That was written on a t-shirt my favorite Aunt from childhood got me one time for Christmas. She loved my humor, and me hers, and we whopped it up every chance we could. I loved when she visited us at our new house because she would seek me out and hang out with me; dishing all the dirt, telling me her dreams. She always seemed impressed with my conversation and I loved her dearly for the attention. She was the only one in my family that did that.
As a yoot I remember walking up her driveway one day and finding her and her sister laying on lounge chairs getting some sun. She was maybe 16 or so at the time. I was maybe 5 and I had set off across the city to visit.

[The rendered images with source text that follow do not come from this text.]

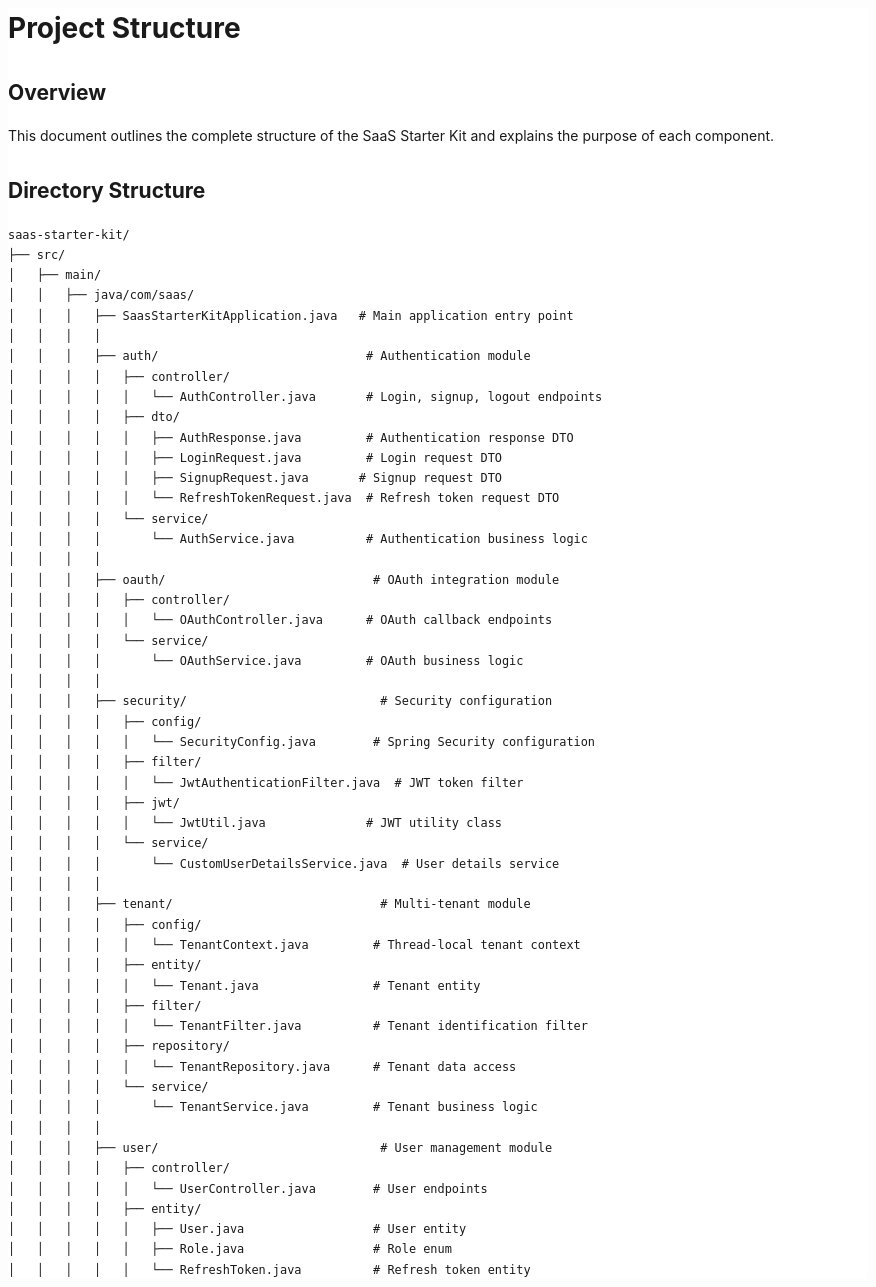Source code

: # Project Structure

## Overview

This document outlines the complete structure of the SaaS Starter Kit and explains the purpose of each component.

## Directory Structure

```
saas-starter-kit/
├── src/
│   ├── main/
│   │   ├── java/com/saas/
│   │   │   ├── SaasStarterKitApplication.java   # Main application entry point
│   │   │   │
│   │   │   ├── auth/                             # Authentication module
│   │   │   │   ├── controller/
│   │   │   │   │   └── AuthController.java       # Login, signup, logout endpoints
│   │   │   │   ├── dto/
│   │   │   │   │   ├── AuthResponse.java         # Authentication response DTO
│   │   │   │   │   ├── LoginRequest.java         # Login request DTO
│   │   │   │   │   ├── SignupRequest.java       # Signup request DTO
│   │   │   │   │   └── RefreshTokenRequest.java  # Refresh token request DTO
│   │   │   │   └── service/
│   │   │   │       └── AuthService.java          # Authentication business logic
│   │   │   │
│   │   │   ├── oauth/                             # OAuth integration module
│   │   │   │   ├── controller/
│   │   │   │   │   └── OAuthController.java      # OAuth callback endpoints
│   │   │   │   └── service/
│   │   │   │       └── OAuthService.java         # OAuth business logic
│   │   │   │
│   │   │   ├── security/                           # Security configuration
│   │   │   │   ├── config/
│   │   │   │   │   └── SecurityConfig.java        # Spring Security configuration
│   │   │   │   ├── filter/
│   │   │   │   │   └── JwtAuthenticationFilter.java  # JWT token filter
│   │   │   │   ├── jwt/
│   │   │   │   │   └── JwtUtil.java              # JWT utility class
│   │   │   │   └── service/
│   │   │   │       └── CustomUserDetailsService.java  # User details service
│   │   │   │
│   │   │   ├── tenant/                             # Multi-tenant module
│   │   │   │   ├── config/
│   │   │   │   │   └── TenantContext.java         # Thread-local tenant context
│   │   │   │   ├── entity/
│   │   │   │   │   └── Tenant.java                # Tenant entity
│   │   │   │   ├── filter/
│   │   │   │   │   └── TenantFilter.java          # Tenant identification filter
│   │   │   │   ├── repository/
│   │   │   │   │   └── TenantRepository.java      # Tenant data access
│   │   │   │   └── service/
│   │   │   │       └── TenantService.java         # Tenant business logic
│   │   │   │
│   │   │   ├── user/                               # User management module
│   │   │   │   ├── controller/
│   │   │   │   │   └── UserController.java        # User endpoints
│   │   │   │   ├── entity/
│   │   │   │   │   ├── User.java                  # User entity
│   │   │   │   │   ├── Role.java                  # Role enum
│   │   │   │   │   └── RefreshToken.java          # Refresh token entity
```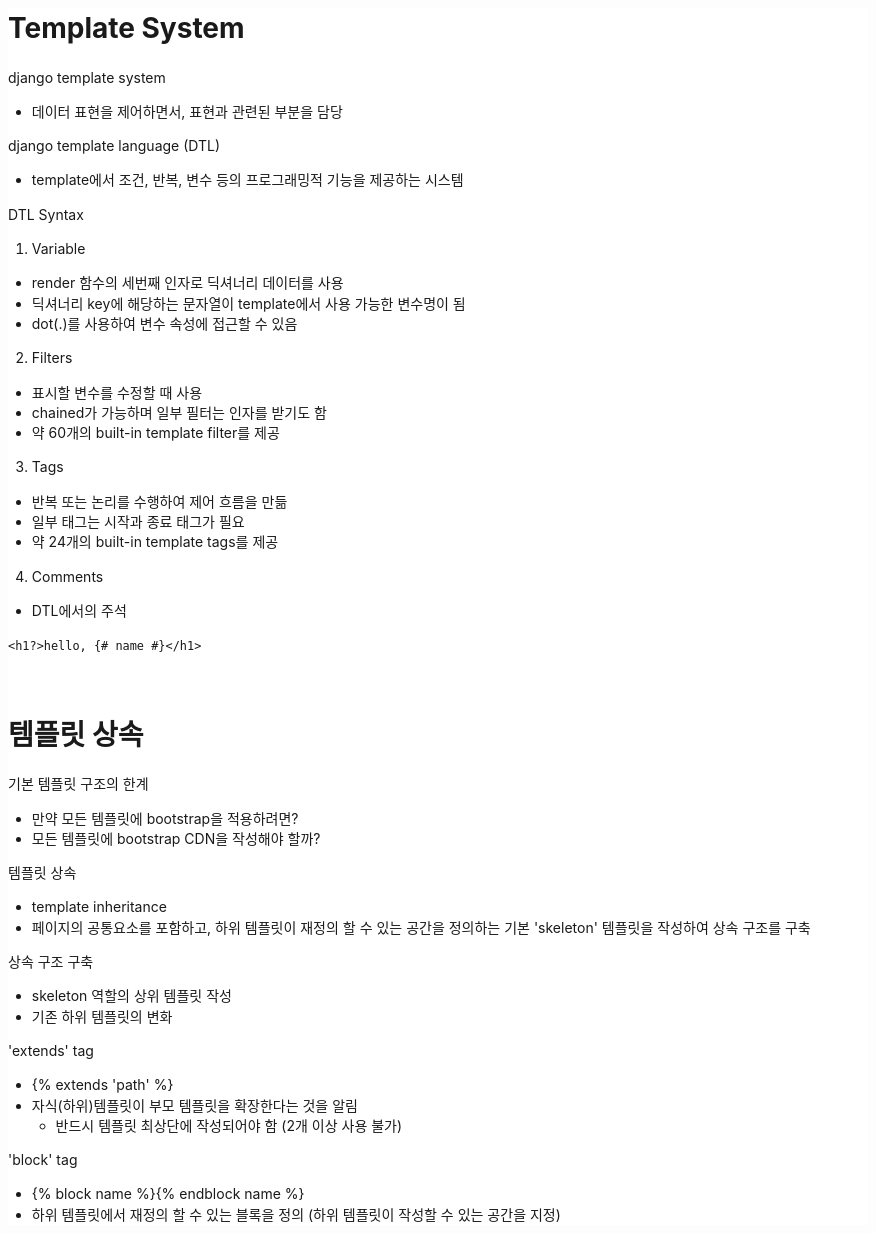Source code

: # Template System

django template system
- 데이터 표현을 제어하면서, 표현과 관련된 부분을 담당

django template language (DTL)
- template에서 조건, 반복, 변수 등의 프로그래밍적 기능을 제공하는 시스템

DTL Syntax
1. Variable
- render 함수의 세번째 인자로 딕셔너리 데이터를 사용
- 딕셔너리 key에 해당하는 문자열이 template에서 사용 가능한 변수명이 됨
- dot(.)를 사용하여 변수 속성에 접근할 수 있음

2. Filters
- 표시할 변수를 수정할 때 사용
- chained가 가능하며 일부 필터는 인자를 받기도 함
- 약 60개의 built-in template filter를 제공

3. Tags
- 반복 또는 논리를 수행하여 제어 흐름을 만듦
- 일부 태그는 시작과 종료 태그가 필요
- 약 24개의 built-in template tags를 제공

4. Comments
- DTL에서의 주석
```
<h1?>hello, {# name #}</h1>


```

# 템플릿 상속

기본 템플릿 구조의 한계
- 만약 모든 템플릿에 bootstrap을 적용하려면?
- 모든 템플릿에 bootstrap CDN을 작성해야 할까?

템플릿 상속
- template inheritance
- 페이지의 공통요소를 포함하고, 하위 템플릿이 재정의 할 수 있는 공간을 정의하는 기본 'skeleton' 템플릿을 작성하여 상속 구조를 구축

상속 구조 구축
- skeleton 역할의 상위 템플릿 작성
- 기존 하위 템플릿의 변화

'extends' tag
- {% extends 'path' %}
- 자식(하위)템플릿이 부모 템플릿을 확장한다는 것을 알림
  - 반드시 템플릿 최상단에 작성되어야 함 (2개 이상 사용 불가)

'block' tag
- {% block name %}{% endblock name %}
- 하위 템플릿에서 재정의 할 수 있는 블록을 정의 (하위 템플릿이 작성할 수 있는 공간을 지정)
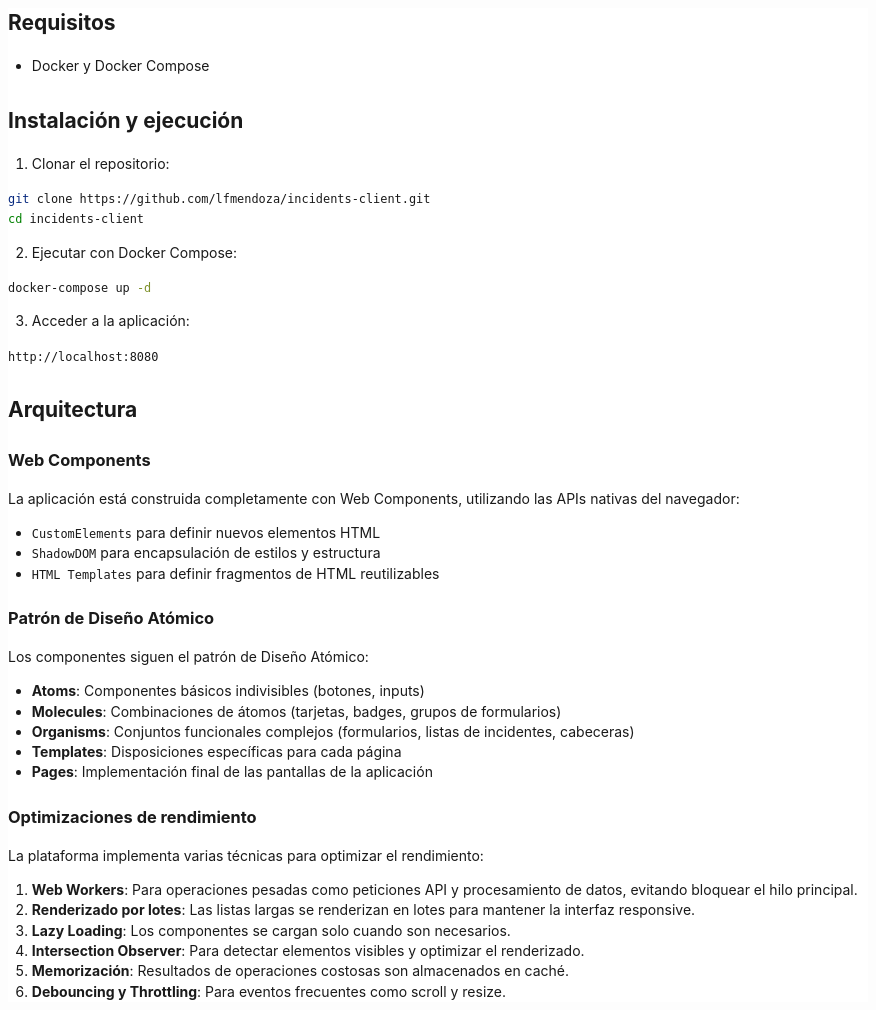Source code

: ## Requisitos

- Docker y Docker Compose

## Instalación y ejecución

1. Clonar el repositorio:

```bash
git clone https://github.com/lfmendoza/incidents-client.git
cd incidents-client
```

2. Ejecutar con Docker Compose:

```bash
docker-compose up -d
```

3. Acceder a la aplicación:

```
http://localhost:8080
```

## Arquitectura

### Web Components

La aplicación está construida completamente con Web Components, utilizando las APIs nativas del navegador:

- `CustomElements` para definir nuevos elementos HTML
- `ShadowDOM` para encapsulación de estilos y estructura
- `HTML Templates` para definir fragmentos de HTML reutilizables

### Patrón de Diseño Atómico

Los componentes siguen el patrón de Diseño Atómico:

- **Atoms**: Componentes básicos indivisibles (botones, inputs)
- **Molecules**: Combinaciones de átomos (tarjetas, badges, grupos de formularios)
- **Organisms**: Conjuntos funcionales complejos (formularios, listas de incidentes, cabeceras)
- **Templates**: Disposiciones específicas para cada página
- **Pages**: Implementación final de las pantallas de la aplicación

### Optimizaciones de rendimiento

La plataforma implementa varias técnicas para optimizar el rendimiento:

1. **Web Workers**: Para operaciones pesadas como peticiones API y procesamiento de datos, evitando bloquear el hilo principal.
2. **Renderizado por lotes**: Las listas largas se renderizan en lotes para mantener la interfaz responsive.
3. **Lazy Loading**: Los componentes se cargan solo cuando son necesarios.
4. **Intersection Observer**: Para detectar elementos visibles y optimizar el renderizado.
5. **Memorización**: Resultados de operaciones costosas son almacenados en caché.
6. **Debouncing y Throttling**: Para eventos frecuentes como scroll y resize.
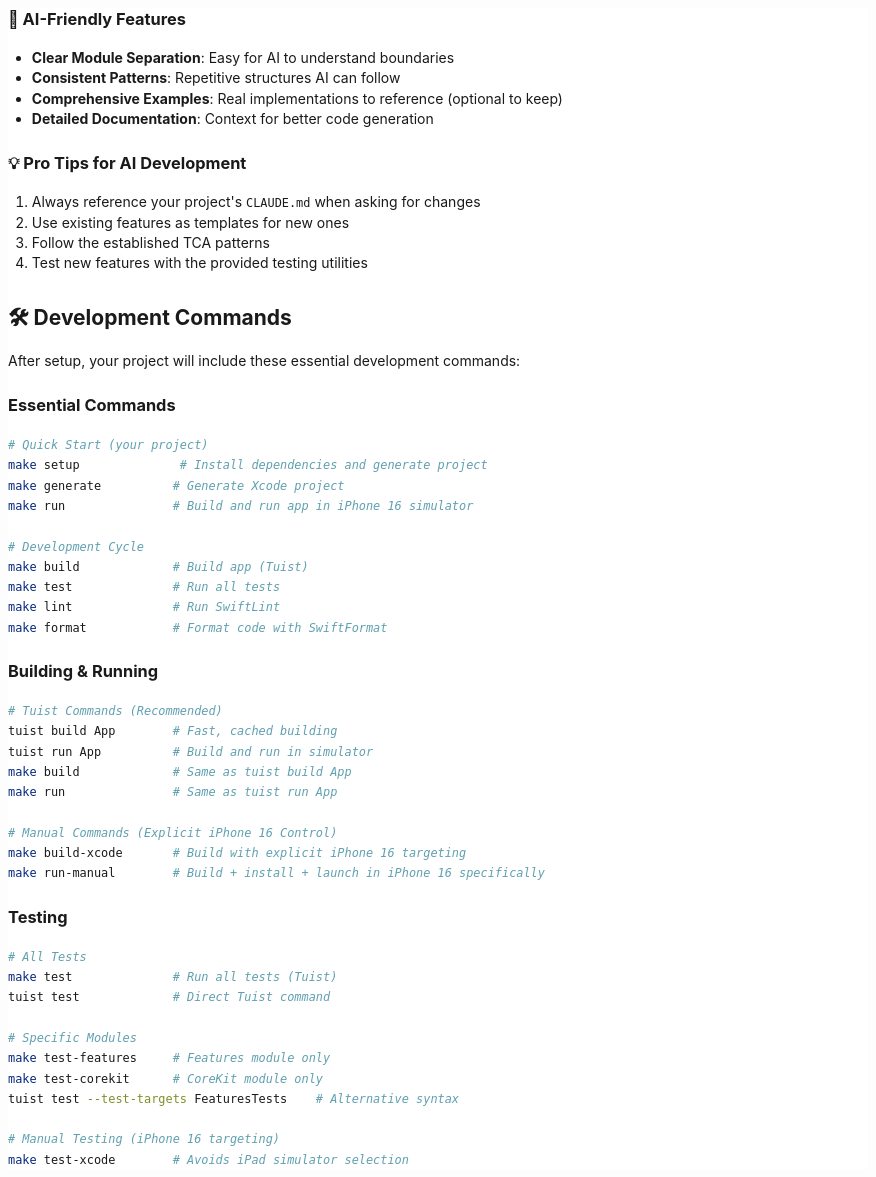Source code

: ### 🎯 AI-Friendly Features
- **Clear Module Separation**: Easy for AI to understand boundaries
- **Consistent Patterns**: Repetitive structures AI can follow
- **Comprehensive Examples**: Real implementations to reference (optional to keep)
- **Detailed Documentation**: Context for better code generation

### 💡 Pro Tips for AI Development
1. Always reference your project's `CLAUDE.md` when asking for changes
2. Use existing features as templates for new ones
3. Follow the established TCA patterns
4. Test new features with the provided testing utilities

## 🛠 Development Commands

After setup, your project will include these essential development commands:

### **Essential Commands**
```bash
# Quick Start (your project)
make setup              # Install dependencies and generate project
make generate          # Generate Xcode project
make run               # Build and run app in iPhone 16 simulator

# Development Cycle  
make build             # Build app (Tuist)
make test              # Run all tests 
make lint              # Run SwiftLint
make format            # Format code with SwiftFormat
```

### **Building & Running**
```bash
# Tuist Commands (Recommended)
tuist build App        # Fast, cached building
tuist run App          # Build and run in simulator
make build             # Same as tuist build App
make run               # Same as tuist run App

# Manual Commands (Explicit iPhone 16 Control)
make build-xcode       # Build with explicit iPhone 16 targeting
make run-manual        # Build + install + launch in iPhone 16 specifically
```

### **Testing**
```bash
# All Tests
make test              # Run all tests (Tuist)
tuist test             # Direct Tuist command

# Specific Modules
make test-features     # Features module only
make test-corekit      # CoreKit module only
tuist test --test-targets FeaturesTests    # Alternative syntax

# Manual Testing (iPhone 16 targeting)
make test-xcode        # Avoids iPad simulator selection
```
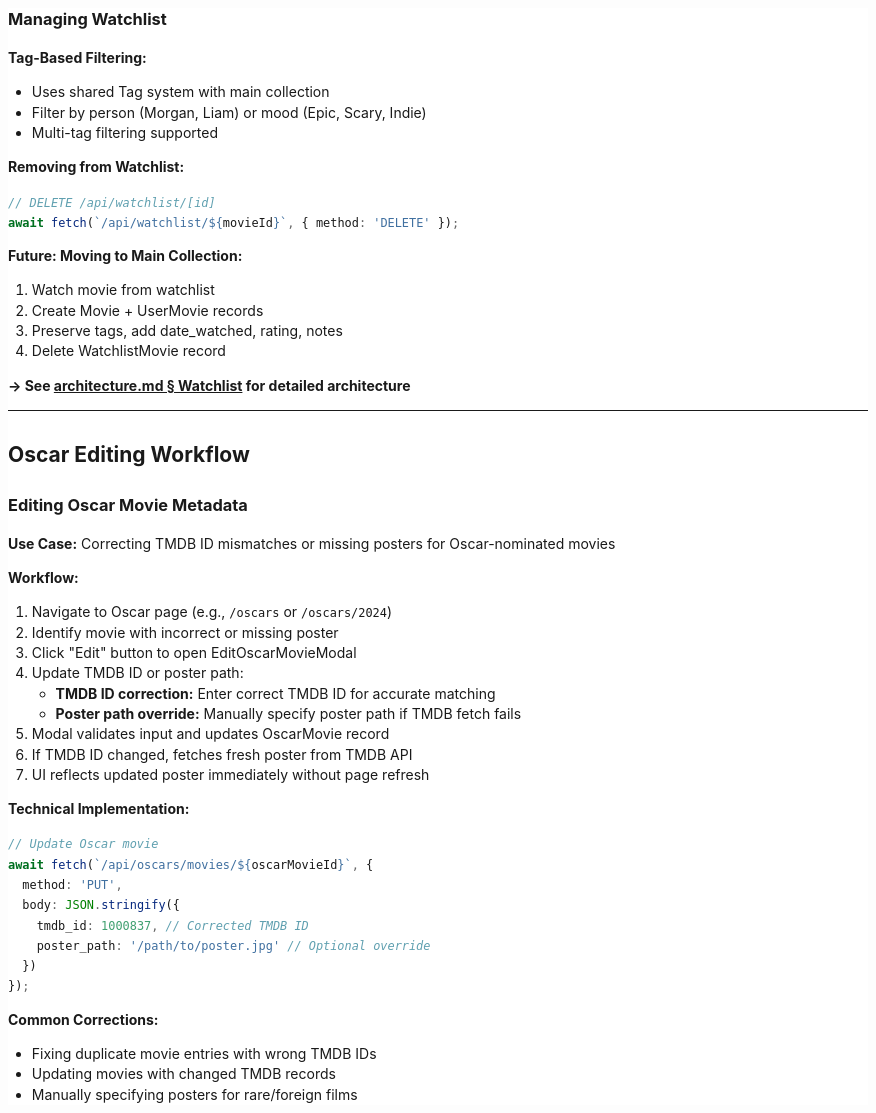 ### Managing Watchlist

**Tag-Based Filtering:**
- Uses shared Tag system with main collection
- Filter by person (Morgan, Liam) or mood (Epic, Scary, Indie)
- Multi-tag filtering supported

**Removing from Watchlist:**
```typescript
// DELETE /api/watchlist/[id]
await fetch(`/api/watchlist/${movieId}`, { method: 'DELETE' });
```

**Future: Moving to Main Collection:**
1. Watch movie from watchlist
2. Create Movie + UserMovie records
3. Preserve tags, add date_watched, rating, notes
4. Delete WatchlistMovie record

**→ See [architecture.md § Watchlist](./architecture.md#watchlist-feature-october-2024) for detailed architecture**

---

## Oscar Editing Workflow

### Editing Oscar Movie Metadata

**Use Case:** Correcting TMDB ID mismatches or missing posters for Oscar-nominated movies

**Workflow:**
1. Navigate to Oscar page (e.g., `/oscars` or `/oscars/2024`)
2. Identify movie with incorrect or missing poster
3. Click "Edit" button to open EditOscarMovieModal
4. Update TMDB ID or poster path:
   - **TMDB ID correction:** Enter correct TMDB ID for accurate matching
   - **Poster path override:** Manually specify poster path if TMDB fetch fails
5. Modal validates input and updates OscarMovie record
6. If TMDB ID changed, fetches fresh poster from TMDB API
7. UI reflects updated poster immediately without page refresh

**Technical Implementation:**
```typescript
// Update Oscar movie
await fetch(`/api/oscars/movies/${oscarMovieId}`, {
  method: 'PUT',
  body: JSON.stringify({
    tmdb_id: 1000837, // Corrected TMDB ID
    poster_path: '/path/to/poster.jpg' // Optional override
  })
});
```

**Common Corrections:**
- Fixing duplicate movie entries with wrong TMDB IDs
- Updating movies with changed TMDB records
- Manually specifying posters for rare/foreign films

She was excited to see me and got up to run down the driveway to meet me. I just remember seeing her and her sister and we had a good laugh about me and my youthful journey. She told me I was brave and adventurous.
We were very close and I have many wonderful memories until our falling out that one time after I had returned from the military, and traveling. As a bitter alcoholic, from a family of (negative) she had her moments and as a new adult I didn’t have any of it. We’d talked over the years and visited but our relationship was never the same. Her sister, my mother, is also a bitter and angry person. She had me out of wedlock in the ’60’s and wouldn’t let anyone love me. She affected the relationship I had with my Aunt, and everybody else, in negative ways. She wrecked my Aunt with savage hatred. Her own sister.
My Aunt died the other day. No doubt from the cancer she had been fighting for years. No doubt because of being alone and afraid – there is a very selective ‘support’ system in my family. We were kindred in a lot of ways and a big part of my childhood is full of smiles and love – from her and nobody else.
Once, the Aunt I knew and loved, was full of joy and vibrancy and the people closest to her sucked it all out of and piled on the pain and abuse. She cried alone in dark places and rejected love from the world she grew to mistrust.
She died pitied and severely judged – she was set up to fail by her own family and was only offered support with strings. She didn’t reach out to me because ‘that wasn’t allowed’.
The last time we spoke was this past Spring when she called because someone had given her a short-wave radio and she wanted me to have it because she remembered I was always into electronics and tech and whatnot.
I hope she didn’t hear me crying on the phone for the lost years.